Why the conflation matters

If the term patient digital twin gets settled on Foresight-style models in the public conversation, two things happen, both bad.

The first is that physicians and regulators will, eventually, ask the LLM-twin a counterfactual question — what happens if we change the dose — and get an answer. The answer will be confidently phrased and will look like a prediction. It will actually be the most likely observed next token under the dose-change prefix, which is not the same thing and is not even close to the same thing. Whether harm follows is an empirical question. The structural risk is real.

The second is that the actual patient digital twin — the mechanistic, counterfactual-capable, EMA-qualified kind — gets crowded out of the conversation. The authors of From Population-Based PBPK to Individualised Virtual Twins, published earlier this year, and the EMA’s recent presentations on QSP terminology, are both visibly trying to reclaim the label from the LLM camp.
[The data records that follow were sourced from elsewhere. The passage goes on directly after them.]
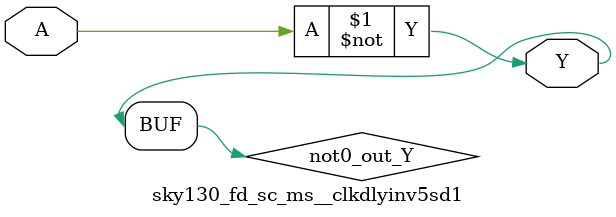
<source format=v>
/*
 * Copyright 2020 The SkyWater PDK Authors
 *
 * Licensed under the Apache License, Version 2.0 (the "License");
 * you may not use this file except in compliance with the License.
 * You may obtain a copy of the License at
 *
 *     https://www.apache.org/licenses/LICENSE-2.0
 *
 * Unless required by applicable law or agreed to in writing, software
 * distributed under the License is distributed on an "AS IS" BASIS,
 * WITHOUT WARRANTIES OR CONDITIONS OF ANY KIND, either express or implied.
 * See the License for the specific language governing permissions and
 * limitations under the License.
 *
 * SPDX-License-Identifier: Apache-2.0
*/


`ifndef SKY130_FD_SC_MS__CLKDLYINV5SD1_FUNCTIONAL_V
`define SKY130_FD_SC_MS__CLKDLYINV5SD1_FUNCTIONAL_V

/**
 * clkdlyinv5sd1: Clock Delay Inverter 5-stage 0.15um length inner
 *                stage gate.
 *
 * Verilog simulation functional model.
 */

`timescale 1ns / 1ps
`default_nettype none

`celldefine
module sky130_fd_sc_ms__clkdlyinv5sd1 (
    Y,
    A
);

    // Module ports
    output Y;
    input  A;

    // Local signals
    wire not0_out_Y;

    //  Name  Output      Other arguments
    not not0 (not0_out_Y, A              );
    buf buf0 (Y         , not0_out_Y     );

endmodule
`endcelldefine

`default_nettype wire
`endif  // SKY130_FD_SC_MS__CLKDLYINV5SD1_FUNCTIONAL_V

</source>
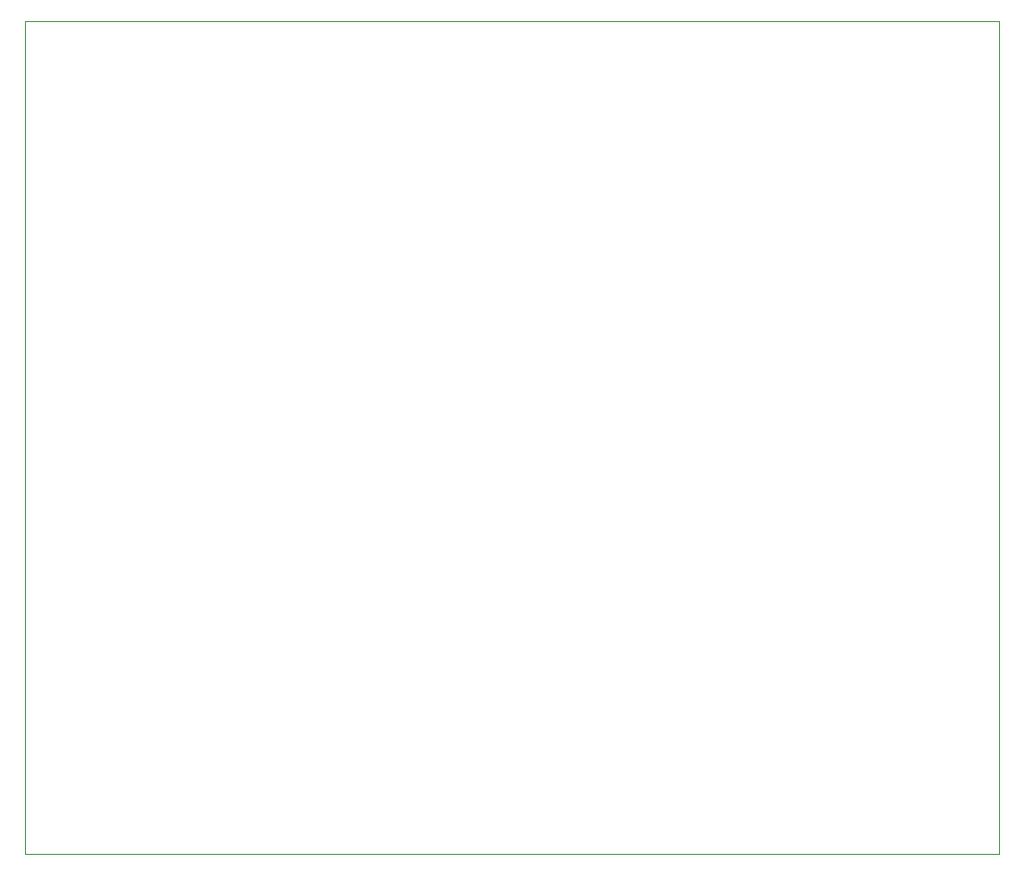
<source format=gm1>
%TF.GenerationSoftware,KiCad,Pcbnew,8.0.4-8.0.4-0~ubuntu24.04.1*%
%TF.CreationDate,2024-08-14T22:18:36+02:00*%
%TF.ProjectId,test_pcb,74657374-5f70-4636-922e-6b696361645f,rev?*%
%TF.SameCoordinates,Original*%
%TF.FileFunction,Profile,NP*%
%FSLAX46Y46*%
G04 Gerber Fmt 4.6, Leading zero omitted, Abs format (unit mm)*
G04 Created by KiCad (PCBNEW 8.0.4-8.0.4-0~ubuntu24.04.1) date 2024-08-14 22:18:36*
%MOMM*%
%LPD*%
G01*
G04 APERTURE LIST*
%TA.AperFunction,Profile*%
%ADD10C,0.050000*%
%TD*%
G04 APERTURE END LIST*
D10*
X119500000Y-60000000D02*
X205500000Y-60000000D01*
X205500000Y-133500000D01*
X119500000Y-133500000D01*
X119500000Y-60000000D01*
M02*

</source>
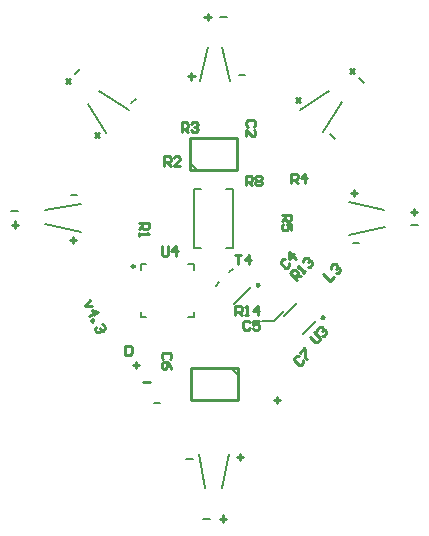
<source format=gto>
G04*
G04 #@! TF.GenerationSoftware,Altium Limited,Altium Designer,20.0.10 (225)*
G04*
G04 Layer_Color=65535*
%FSLAX25Y25*%
%MOIN*%
G70*
G01*
G75*
%ADD10C,0.01575*%
%ADD11C,0.00984*%
%ADD12C,0.01000*%
%ADD13C,0.00787*%
%ADD14C,0.00500*%
D10*
X54100Y45390D02*
G03*
X54100Y45390I-98J0D01*
G01*
X75786Y34606D02*
G03*
X75786Y34606I-197J0D01*
G01*
D11*
X12974Y51726D02*
G03*
X12974Y51726I-492J0D01*
G01*
D12*
X47122Y85720D02*
Y85735D01*
X31374Y83783D02*
X47122D01*
X31374D02*
Y94609D01*
X47122D01*
Y83783D02*
Y94609D01*
X33830Y83783D02*
X47122D01*
X31593Y17913D02*
X44884D01*
X31593Y7087D02*
Y17913D01*
Y7087D02*
X47341D01*
Y17913D01*
X31593D02*
X47341D01*
X31593Y15961D02*
Y15976D01*
X41240Y-32382D02*
X43339D01*
X42289Y-31333D02*
Y-33432D01*
X107010Y69709D02*
X104911D01*
X105961Y68660D02*
Y70759D01*
X84551Y117484D02*
X86035Y115999D01*
Y117484D02*
X84551Y115999D01*
X66643Y107915D02*
X68128Y106431D01*
Y107915D02*
X66643Y106431D01*
X-416Y94662D02*
X1069Y96146D01*
X-416D02*
X1069Y94662D01*
X-10095Y112697D02*
X-8611Y114181D01*
X-10095D02*
X-8611Y112697D01*
X36202Y134841D02*
X38301D01*
X37252Y135890D02*
Y133791D01*
X-27921Y65593D02*
X-25822D01*
X-26871Y66643D02*
Y64544D01*
X47004Y-11952D02*
X49103D01*
X48054Y-10903D02*
Y-13002D01*
X84884Y76135D02*
X86983D01*
X85933Y77184D02*
Y75085D01*
X30788Y115009D02*
X32888D01*
X31838Y116059D02*
Y113960D01*
X-8717Y60508D02*
X-6618D01*
X-7668Y61558D02*
Y59459D01*
X-2095Y40389D02*
X-3603Y38591D01*
X-1260Y38463D01*
X-2142Y35220D02*
X747Y36473D01*
X-1324Y37291D01*
X-489Y35365D01*
X-1516Y33776D02*
X-1034Y33985D01*
X-825Y33503D01*
X-1307Y33295D01*
X-1516Y33776D01*
X1935Y32413D02*
X2626Y32140D01*
X3043Y31177D01*
X2771Y30487D01*
X2289Y30278D01*
X1599Y30551D01*
X1390Y31032D01*
X1599Y30551D01*
X1326Y29860D01*
X845Y29652D01*
X155Y29924D01*
X-263Y30887D01*
X10Y31578D01*
X59298Y7085D02*
X61397D01*
X60347Y8134D02*
Y6035D01*
X15829Y13182D02*
X17929D01*
X12385Y18890D02*
X14484D01*
X13434Y19940D02*
Y17841D01*
X9825Y25288D02*
Y22139D01*
X11400D01*
X11925Y22664D01*
Y24763D01*
X11400Y25288D01*
X9825D01*
X71226Y28247D02*
X73081Y26392D01*
X73823D01*
X74566Y27134D01*
X74566Y27876D01*
X72710Y29732D01*
X73823Y30103D02*
X73823Y30845D01*
X74566Y31587D01*
X75308D01*
X75679Y31216D01*
Y30474D01*
X75308Y30103D01*
X75679Y30474D01*
X76421Y30474D01*
X76792Y30103D01*
X76792Y29361D01*
X76050Y28618D01*
X75308D01*
X46545Y35374D02*
Y38523D01*
X48120D01*
X48644Y37998D01*
Y36948D01*
X48120Y36424D01*
X46545D01*
X47595D02*
X48644Y35374D01*
X49694D02*
X50743D01*
X50218D01*
Y38523D01*
X49694Y37998D01*
X53892Y35374D02*
Y38523D01*
X52318Y36948D01*
X54417D01*
X66889Y47123D02*
X64663Y49349D01*
X65776Y50463D01*
X66518D01*
X67260Y49720D01*
X67260Y48978D01*
X66147Y47865D01*
X66889Y48607D02*
X68374D01*
X69116Y49349D02*
X69858Y50092D01*
X69487Y49720D01*
X67260Y51947D01*
X67260Y51205D01*
X69116Y53060D02*
X69116Y53802D01*
X69858Y54544D01*
X70600D01*
X70971Y54173D01*
Y53431D01*
X70600Y53060D01*
X70971Y53431D01*
X71713D01*
X72084Y53060D01*
X72084Y52318D01*
X71342Y51576D01*
X70600D01*
X75823Y49046D02*
X78050Y46819D01*
X79534Y48304D01*
X78421Y50901D02*
X78421Y51643D01*
X79163Y52385D01*
X79905D01*
X80276Y52014D01*
Y51272D01*
X79905Y50901D01*
X80276Y51272D01*
X81018Y51272D01*
X81389Y50901D01*
X81389Y50159D01*
X80647Y49417D01*
X79905D01*
X67632Y21855D02*
X66890D01*
X66148Y21113D01*
X66148Y20371D01*
X67632Y18887D01*
X68374D01*
X69116Y19629D01*
X69116Y20371D01*
X68003Y22968D02*
X69487Y24453D01*
X69858Y24081D01*
Y21113D01*
X70229Y20742D01*
X51273Y33090D02*
X50748Y33615D01*
X49699D01*
X49174Y33090D01*
Y30991D01*
X49699Y30466D01*
X50748D01*
X51273Y30991D01*
X54422Y33615D02*
X52323D01*
Y32040D01*
X53372Y32565D01*
X53897D01*
X54422Y32040D01*
Y30991D01*
X53897Y30466D01*
X52847D01*
X52323Y30991D01*
X63038Y54162D02*
X62296D01*
X61554Y53420D01*
X61554Y52678D01*
X63038Y51193D01*
X63781D01*
X64523Y51935D01*
X64523Y52678D01*
X66749Y54162D02*
X64523Y56388D01*
X64523Y54162D01*
X66007Y55646D01*
X61981Y68950D02*
X65130D01*
Y67376D01*
X64605Y66851D01*
X63556D01*
X63031Y67376D01*
Y68950D01*
Y67901D02*
X61981Y66851D01*
X65130Y63703D02*
Y65802D01*
X63556D01*
X64081Y64752D01*
Y64227D01*
X63556Y63703D01*
X62506D01*
X61981Y64227D01*
Y65277D01*
X62506Y65802D01*
X65136Y79457D02*
Y82606D01*
X66711D01*
X67235Y82081D01*
Y81031D01*
X66711Y80507D01*
X65136D01*
X66186D02*
X67235Y79457D01*
X69859D02*
Y82606D01*
X68285Y81031D01*
X70384D01*
X28636Y96588D02*
Y99737D01*
X30210D01*
X30735Y99212D01*
Y98163D01*
X30210Y97638D01*
X28636D01*
X29685D02*
X30735Y96588D01*
X31784Y99212D02*
X32309Y99737D01*
X33359D01*
X33883Y99212D01*
Y98687D01*
X33359Y98163D01*
X32834D01*
X33359D01*
X33883Y97638D01*
Y97113D01*
X33359Y96588D01*
X32309D01*
X31784Y97113D01*
X22816Y85272D02*
Y88421D01*
X24390D01*
X24915Y87896D01*
Y86847D01*
X24390Y86322D01*
X22816D01*
X23866D02*
X24915Y85272D01*
X28064D02*
X25965D01*
X28064Y87371D01*
Y87896D01*
X27539Y88421D01*
X26489D01*
X25965Y87896D01*
X14417Y66082D02*
X17566D01*
Y64507D01*
X17041Y63982D01*
X15991D01*
X15467Y64507D01*
Y66082D01*
Y65032D02*
X14417Y63982D01*
Y62933D02*
Y61883D01*
Y62408D01*
X17566D01*
X17041Y62933D01*
X46413Y55514D02*
X48513D01*
X47463D01*
Y52366D01*
X51136D02*
Y55514D01*
X49562Y53940D01*
X51661D01*
X50063Y78694D02*
Y81843D01*
X51637D01*
X52162Y81318D01*
Y80269D01*
X51637Y79744D01*
X50063D01*
X51112D02*
X52162Y78694D01*
X53211Y81318D02*
X53736Y81843D01*
X54786D01*
X55310Y81318D01*
Y80793D01*
X54786Y80269D01*
X55310Y79744D01*
Y79219D01*
X54786Y78694D01*
X53736D01*
X53211Y79219D01*
Y79744D01*
X53736Y80269D01*
X53211Y80793D01*
Y81318D01*
X53736Y80269D02*
X54786D01*
X24637Y20760D02*
X25162Y21285D01*
Y22335D01*
X24637Y22859D01*
X22538D01*
X22014Y22335D01*
Y21285D01*
X22538Y20760D01*
X25162Y17612D02*
X24637Y18661D01*
X23588Y19711D01*
X22538D01*
X22014Y19186D01*
Y18136D01*
X22538Y17612D01*
X23063D01*
X23588Y18136D01*
Y19711D01*
X52687Y98247D02*
X53211Y98772D01*
Y99822D01*
X52687Y100346D01*
X50587D01*
X50063Y99822D01*
Y98772D01*
X50587Y98247D01*
X50063Y95099D02*
Y97198D01*
X52162Y95099D01*
X52687D01*
X53211Y95623D01*
Y96673D01*
X52687Y97198D01*
X22014Y58418D02*
Y55794D01*
X22538Y55269D01*
X23588D01*
X24113Y55794D01*
Y58418D01*
X26736Y55269D02*
Y58418D01*
X25162Y56844D01*
X27261D01*
D13*
X31426Y86300D02*
X33830Y83783D01*
X44884Y17913D02*
X47288Y15396D01*
X35801Y-32467D02*
X38065D01*
X42008Y-22208D02*
X44537Y-11024D01*
X34411D02*
X36434Y-22107D01*
X105074Y65309D02*
X107239D01*
X84447Y62093D02*
X96248Y64920D01*
X84447Y73052D02*
X96187Y70409D01*
X68044Y103957D02*
X77772Y110232D01*
X75674Y96394D02*
X81969Y106432D01*
X87821Y114362D02*
X89422Y112761D01*
X78006Y95819D02*
X79606Y94218D01*
X11681Y106025D02*
X13282Y107625D01*
X-6862Y115840D02*
X-5261Y117440D01*
X1068Y109988D02*
X11106Y103693D01*
X-2732Y105791D02*
X3543Y96063D01*
X41388Y134843D02*
X43652D01*
X41929Y124705D02*
X44647Y113602D01*
X41908Y124705D02*
X41929D01*
X34707Y113602D02*
X37402Y124705D01*
X-28150Y69994D02*
X-25984D01*
X-16897Y65936D02*
X-4955Y63101D01*
Y72404D02*
X-4921Y72441D01*
X-16917Y70562D02*
X-4955Y72404D01*
X62714Y35232D02*
X67029Y39547D01*
X68908Y29038D02*
X73223Y33353D01*
X30138Y-12444D02*
X32402D01*
X55426Y33606D02*
X59433D01*
X62715Y36888D01*
X15041Y50545D02*
Y52316D01*
X16812D01*
X30788D02*
X32560D01*
Y50545D02*
Y52316D01*
Y34797D02*
Y36568D01*
X30788Y34797D02*
X32560D01*
X15041D02*
Y36568D01*
Y34797D02*
X16812D01*
X43468Y77415D02*
X45830D01*
Y57730D02*
Y77415D01*
X43468Y57730D02*
X45830D01*
X32838Y77415D02*
X35201D01*
X32838Y57730D02*
Y77415D01*
Y57730D02*
X35201D01*
X19234Y6141D02*
X21400D01*
X-8448Y75348D02*
X-6282D01*
X85740Y59589D02*
X87737D01*
X47602Y115315D02*
X49866D01*
D14*
X40082Y45251D02*
X41196Y46364D01*
X44537Y49705D02*
X45650Y50819D01*
X46207Y39126D02*
X51775Y44694D01*
M02*

</source>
What we’d like the field to do

Two small things would help.

Call Foresight, ETHOS, DT-GPT and the rest patient trajectory foundation models. That is what they are. The term is accurate, technically precise, and does not borrow credibility from an engineering tradition the architecture cannot honour.

Reserve patient digital twin for mechanistic, counterfactual-capable, parameterisable simulations of the individual patient. There are several such models in clinical and regulatory use today. They deserve the name they were given.

These are two different scientific projects. They are both worth doing. Conflating them helps neither.

Disclaimer. This note is a methodology and capability description, not medical or clinical advice. Modelled outputs are not substitutes for peer-reviewed evidence, regulatory review, or qualified clinical judgement. Raganele is not a medical practice.